Many of the Fortune 1,000 companies suffered the most exposure, the analyst firm said. Among them there are those that we can hardly assume could be technologically vulnerable – telecoms, technology companies.
Most of the devices analyzed by BitSight use the Real-Time Streaming Protocol to communicate over the Internet, although some use HTTP and HTTPS. Through RTSP, users can send video and audio content and execute commands to record, play, and pause the feed.
Although many of the devices examined for the report were webcams, the analysis also covered network video recorders, smart doorbells, and smart vacuum cleaners.
Why are they at risk?
The “internet-facing” devices analyzed were not behind a firewall or VPN. This leaves them open to attack.
Some of the devices in question were misconfigured. Still others were left without any user-set password at all. There are also those that have been affected by a specific access control vulnerability called IDOR.
IDOR vulnerabilities have become an increasingly worrisome phenomenon recently, according to BitSight. In 2022, BitSight discovered several critical similar vulnerabilities in a popular car GPS tracker. Designated as CVE-2022-34150, this flaw could allow an attacker to obtain information from the device regardless of the user account associated with it.
Video and audio communications should be protected by access control measures; however, many are not protected in this way, allowing attackers to “peek” into conference connections and spy on conversations. A skilled hacker can even change the content being exchanged to spread false information, BitSight explains.
Some of the areas “viewed” by vulnerable web cameras include manufacturing facilities, laboratories, meeting rooms, school buildings and hotel lobbies. What this means?
Vulnerable webcams and other IoT devices open the door to several types of threats. An attacker can track important meetings and conversations, which in turn gives them the opportunity to collect personal data or compromise information exchanged through video or audio discussions.

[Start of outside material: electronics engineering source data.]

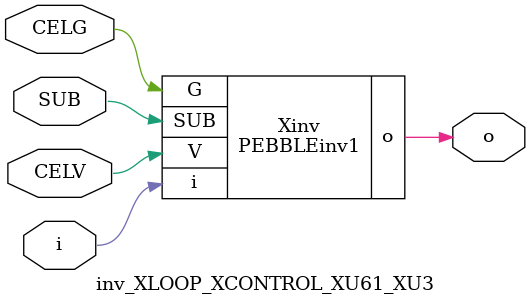
<source format=v>



module PEBBLEinv1 ( o, G, SUB, V, i );

  input V;
  input i;
  input G;
  output o;
  input SUB;
endmodule

//Celera Confidential Do Not Copy inv_XLOOP_XCONTROL_XU61_XU3
//Celera Confidential Symbol Generator
//5V Inverter
module inv_XLOOP_XCONTROL_XU61_XU3 (CELV,CELG,i,o,SUB);
input CELV;
input CELG;
input i;
input SUB;
output o;

//Celera Confidential Do Not Copy inv
PEBBLEinv1 Xinv(
.V (CELV),
.i (i),
.o (o),
.SUB (SUB),
.G (CELG)
);
//,diesize,PEBBLEinv1

//Celera Confidential Do Not Copy Module End
//Celera Schematic Generator
endmodule

</source>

The actual locations of employees, managers and other important people can be revealed. In addition, the hacker can gain access to other activities related to the business, which will allow him to collect sensitive information not only of the company, but also of third parties.
Exposed information can even compromise physical security. Some of the webcams analyzed by BitSight monitor secure doors and rooms, potentially giving criminals the information they need to breach access.
Needless to say, the overall cyber security of the organization can also be put at risk in this way. Access to vulnerable audio and video devices gives attackers more data to compromise internal IT systems and networks.
To help organizations reduce the risks of unsecured webcams connected directly to the Internet, BitSight offers several tips. All internal devices of this type should be reviewed, along with those of existing partner organizations.
“Put all vulnerable devices behind a firewall or VPN,” analysts recommend. Each camera should be protected by means of access control.
It is important to track software vulnerabilities. In these cases, the manufacturer should have provided a software patch or other way to protect the device. If the vendor is unable or unwilling to provide a fix, the only option is to switch to another device, preferably a different brand.
“This research shows that even innocent everyday technologies like webcams can leave organizations highly vulnerable,” said BitSight Chief Risk Officer Derek Vadala.